0
votes

I have a fact table which connects to a dimension table (The dimension table has 16 million records), In order to optimize the join, Is it ideal to partition the dimension table based on the SK field using Bigquery integer range partitioning ?

What is the best way to efficiently join to this dimension since the dimension table has 16 million records ?

Thanks

1
What's the current time that you consider slow or the join is efficient? - Pentium10

1 Answers

0
votes

I'll recommend you to cluster, not partition - especially since you have not indicated the range of the ids and how it will change through time.

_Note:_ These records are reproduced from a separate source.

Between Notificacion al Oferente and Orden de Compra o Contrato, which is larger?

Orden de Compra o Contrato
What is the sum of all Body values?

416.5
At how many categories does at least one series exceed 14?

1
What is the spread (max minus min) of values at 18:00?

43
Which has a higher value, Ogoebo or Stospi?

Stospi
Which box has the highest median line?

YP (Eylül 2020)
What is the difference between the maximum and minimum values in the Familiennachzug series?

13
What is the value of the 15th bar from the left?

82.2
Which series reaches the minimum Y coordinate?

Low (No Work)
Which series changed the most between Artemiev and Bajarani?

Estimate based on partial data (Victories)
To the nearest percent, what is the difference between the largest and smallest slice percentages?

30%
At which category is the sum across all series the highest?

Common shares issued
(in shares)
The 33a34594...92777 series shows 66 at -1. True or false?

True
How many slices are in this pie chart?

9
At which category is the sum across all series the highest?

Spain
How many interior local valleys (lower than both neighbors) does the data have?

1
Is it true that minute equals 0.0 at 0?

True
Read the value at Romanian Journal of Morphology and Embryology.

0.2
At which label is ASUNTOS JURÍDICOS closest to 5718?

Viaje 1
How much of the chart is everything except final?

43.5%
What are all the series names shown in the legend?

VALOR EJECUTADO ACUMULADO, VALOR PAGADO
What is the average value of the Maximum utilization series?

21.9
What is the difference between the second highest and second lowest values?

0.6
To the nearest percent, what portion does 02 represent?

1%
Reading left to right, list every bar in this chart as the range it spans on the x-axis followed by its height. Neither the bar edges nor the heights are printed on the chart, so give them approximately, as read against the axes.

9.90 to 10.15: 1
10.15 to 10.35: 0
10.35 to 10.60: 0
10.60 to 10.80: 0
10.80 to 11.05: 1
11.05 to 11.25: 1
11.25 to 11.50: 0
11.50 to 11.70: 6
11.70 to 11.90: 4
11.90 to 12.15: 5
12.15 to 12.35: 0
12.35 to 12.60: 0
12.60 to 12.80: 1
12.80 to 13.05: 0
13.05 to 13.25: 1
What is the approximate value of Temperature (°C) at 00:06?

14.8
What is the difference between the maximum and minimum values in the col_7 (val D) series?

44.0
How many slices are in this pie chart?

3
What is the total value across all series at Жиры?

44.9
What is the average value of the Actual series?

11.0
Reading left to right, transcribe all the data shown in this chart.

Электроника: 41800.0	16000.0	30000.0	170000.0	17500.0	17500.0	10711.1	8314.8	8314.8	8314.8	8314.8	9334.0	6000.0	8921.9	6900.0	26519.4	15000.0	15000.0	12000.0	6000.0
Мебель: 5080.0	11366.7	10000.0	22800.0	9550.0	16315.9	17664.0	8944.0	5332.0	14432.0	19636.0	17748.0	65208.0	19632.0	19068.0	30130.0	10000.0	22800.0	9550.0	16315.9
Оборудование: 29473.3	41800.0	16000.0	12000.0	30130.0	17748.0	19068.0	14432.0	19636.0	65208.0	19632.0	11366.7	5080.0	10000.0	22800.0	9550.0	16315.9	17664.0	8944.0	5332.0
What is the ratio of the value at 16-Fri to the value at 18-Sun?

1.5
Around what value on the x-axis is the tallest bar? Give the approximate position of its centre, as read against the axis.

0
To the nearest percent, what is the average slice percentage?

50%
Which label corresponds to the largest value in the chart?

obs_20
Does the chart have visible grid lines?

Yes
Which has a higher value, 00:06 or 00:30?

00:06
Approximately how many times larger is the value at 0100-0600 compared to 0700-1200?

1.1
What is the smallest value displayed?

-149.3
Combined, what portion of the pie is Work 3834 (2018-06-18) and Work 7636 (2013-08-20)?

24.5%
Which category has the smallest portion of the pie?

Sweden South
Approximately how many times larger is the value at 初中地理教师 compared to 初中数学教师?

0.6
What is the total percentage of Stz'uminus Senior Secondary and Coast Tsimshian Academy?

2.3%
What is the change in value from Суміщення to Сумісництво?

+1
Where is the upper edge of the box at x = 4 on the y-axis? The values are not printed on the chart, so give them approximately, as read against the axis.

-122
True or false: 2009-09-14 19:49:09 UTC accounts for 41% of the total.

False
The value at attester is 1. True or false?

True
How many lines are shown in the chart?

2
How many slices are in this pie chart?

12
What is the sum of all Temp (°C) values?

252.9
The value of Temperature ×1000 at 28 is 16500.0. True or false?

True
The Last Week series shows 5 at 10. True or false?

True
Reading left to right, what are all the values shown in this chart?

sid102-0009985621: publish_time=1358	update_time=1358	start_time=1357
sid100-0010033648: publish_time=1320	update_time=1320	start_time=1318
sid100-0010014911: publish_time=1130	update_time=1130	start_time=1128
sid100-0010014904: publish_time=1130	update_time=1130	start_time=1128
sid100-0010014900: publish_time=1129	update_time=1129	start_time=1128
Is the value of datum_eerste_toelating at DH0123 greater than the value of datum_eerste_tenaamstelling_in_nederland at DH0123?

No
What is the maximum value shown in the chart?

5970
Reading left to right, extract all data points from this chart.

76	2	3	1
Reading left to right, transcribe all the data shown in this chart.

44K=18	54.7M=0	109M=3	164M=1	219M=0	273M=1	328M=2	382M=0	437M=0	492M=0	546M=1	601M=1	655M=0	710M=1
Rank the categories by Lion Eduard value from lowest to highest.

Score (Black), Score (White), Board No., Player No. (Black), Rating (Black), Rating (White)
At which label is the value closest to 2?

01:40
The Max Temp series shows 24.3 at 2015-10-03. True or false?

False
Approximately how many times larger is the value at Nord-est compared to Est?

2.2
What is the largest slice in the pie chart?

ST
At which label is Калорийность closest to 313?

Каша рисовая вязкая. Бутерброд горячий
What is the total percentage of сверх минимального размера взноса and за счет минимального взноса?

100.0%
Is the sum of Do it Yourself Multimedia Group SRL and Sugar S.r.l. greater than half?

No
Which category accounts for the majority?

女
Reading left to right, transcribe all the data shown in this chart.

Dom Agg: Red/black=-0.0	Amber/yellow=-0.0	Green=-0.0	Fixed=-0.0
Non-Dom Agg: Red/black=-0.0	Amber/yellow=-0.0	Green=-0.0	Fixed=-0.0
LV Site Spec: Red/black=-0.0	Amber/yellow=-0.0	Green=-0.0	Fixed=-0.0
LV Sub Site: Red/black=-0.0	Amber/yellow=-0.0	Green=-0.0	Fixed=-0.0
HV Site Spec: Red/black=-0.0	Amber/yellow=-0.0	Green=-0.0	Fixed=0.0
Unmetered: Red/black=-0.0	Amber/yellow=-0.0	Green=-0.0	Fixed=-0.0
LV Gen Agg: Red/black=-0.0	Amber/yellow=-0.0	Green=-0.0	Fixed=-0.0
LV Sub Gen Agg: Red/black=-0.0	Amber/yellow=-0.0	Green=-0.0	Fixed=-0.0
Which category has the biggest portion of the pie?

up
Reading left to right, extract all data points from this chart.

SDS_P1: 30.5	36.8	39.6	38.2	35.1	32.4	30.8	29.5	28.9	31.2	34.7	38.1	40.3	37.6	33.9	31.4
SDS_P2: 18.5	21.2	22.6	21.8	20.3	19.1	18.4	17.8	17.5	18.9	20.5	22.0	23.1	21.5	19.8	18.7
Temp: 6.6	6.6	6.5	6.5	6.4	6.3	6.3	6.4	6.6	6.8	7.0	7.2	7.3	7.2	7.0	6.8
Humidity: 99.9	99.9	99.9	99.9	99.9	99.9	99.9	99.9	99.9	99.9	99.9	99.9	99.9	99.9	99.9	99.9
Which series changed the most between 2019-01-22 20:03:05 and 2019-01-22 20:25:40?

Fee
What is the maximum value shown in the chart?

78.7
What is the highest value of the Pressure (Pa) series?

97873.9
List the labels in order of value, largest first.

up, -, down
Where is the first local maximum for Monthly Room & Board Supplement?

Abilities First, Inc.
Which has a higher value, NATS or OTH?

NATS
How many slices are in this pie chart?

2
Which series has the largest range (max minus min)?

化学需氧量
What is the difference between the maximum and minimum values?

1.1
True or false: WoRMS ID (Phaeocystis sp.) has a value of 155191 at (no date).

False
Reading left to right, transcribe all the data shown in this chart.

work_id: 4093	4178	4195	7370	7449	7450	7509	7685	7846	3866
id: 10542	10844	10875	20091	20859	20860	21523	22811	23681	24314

However, I tested with 20 million records one pattern of querying, and there was no advantage at this scale with either clustering or nothing:

CREATE TABLE temp.lookup_clustered
PARTITION BY fake_date 
CLUSTER BY id
AS
SELECT FARM_FINGERPRINT(FORMAT('%t%t%t',date, wban,stn)) id, *
FROM `fh-bigquery.weather_gsod.all` 
WHERE name<'C'
;
CREATE TABLE temp.lookup_plain
AS
SELECT FARM_FINGERPRINT(FORMAT('%t%t%t',date, wban,stn)) id, *
FROM `fh-bigquery.weather_gsod.all` 
WHERE name<'C'
;
CREATE TABLE temp.ids AS 
SELECT id FROM temp.lookup_plain
;

SELECT MAX(temp) 
FROM (SELECT id FROM temp.ids LIMIT 1000 )
JOIN `temp.lookup_clustered`
USING(id) 
# 2.1 sec elapsed, 440.2 MB processed
# Slot time consumed 32.846 sec
# Bytes shuffled 26.51 KB
;

SELECT MAX(temp) 
FROM (SELECT id FROM temp.ids LIMIT 1000 )
JOIN `temp.lookup_plain`
USING(id) 
# 1.8 sec elapsed, 440.2 MB processed
# Slot time consumed 34.740 sec
# Bytes shuffled 26.39 KB

Use a similar script to test the best strategy for your use cases (which are missing from the question). And please report results!